**What is needed**
When a line below contains the word "лучших", copy that line.

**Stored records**
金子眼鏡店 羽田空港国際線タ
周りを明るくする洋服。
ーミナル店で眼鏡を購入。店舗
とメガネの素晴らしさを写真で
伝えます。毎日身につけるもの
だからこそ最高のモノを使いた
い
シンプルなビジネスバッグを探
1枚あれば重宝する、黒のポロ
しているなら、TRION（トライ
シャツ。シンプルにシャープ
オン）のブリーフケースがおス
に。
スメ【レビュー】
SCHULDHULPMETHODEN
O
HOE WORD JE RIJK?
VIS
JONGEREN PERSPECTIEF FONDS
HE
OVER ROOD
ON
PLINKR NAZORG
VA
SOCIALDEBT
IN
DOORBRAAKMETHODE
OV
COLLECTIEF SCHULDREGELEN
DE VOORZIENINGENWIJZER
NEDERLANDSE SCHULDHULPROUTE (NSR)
* * *
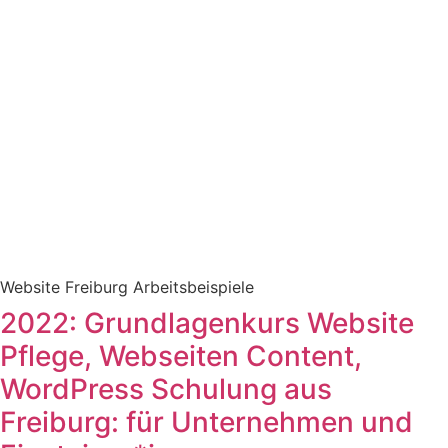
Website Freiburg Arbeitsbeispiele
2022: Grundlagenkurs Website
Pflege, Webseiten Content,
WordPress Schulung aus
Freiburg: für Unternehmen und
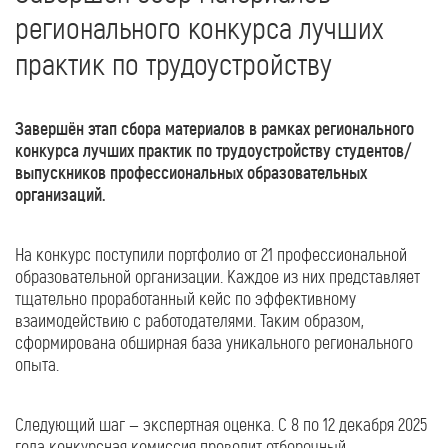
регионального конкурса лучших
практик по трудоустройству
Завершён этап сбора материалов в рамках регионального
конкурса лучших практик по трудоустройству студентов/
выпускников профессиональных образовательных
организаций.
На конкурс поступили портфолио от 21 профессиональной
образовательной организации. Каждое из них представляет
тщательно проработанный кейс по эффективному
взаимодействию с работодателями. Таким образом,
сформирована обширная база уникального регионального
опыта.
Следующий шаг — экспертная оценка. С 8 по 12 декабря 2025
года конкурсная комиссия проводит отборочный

**Solution for this problem**
регионального конкурса лучших
конкурса лучших практик по трудоустройству студентов/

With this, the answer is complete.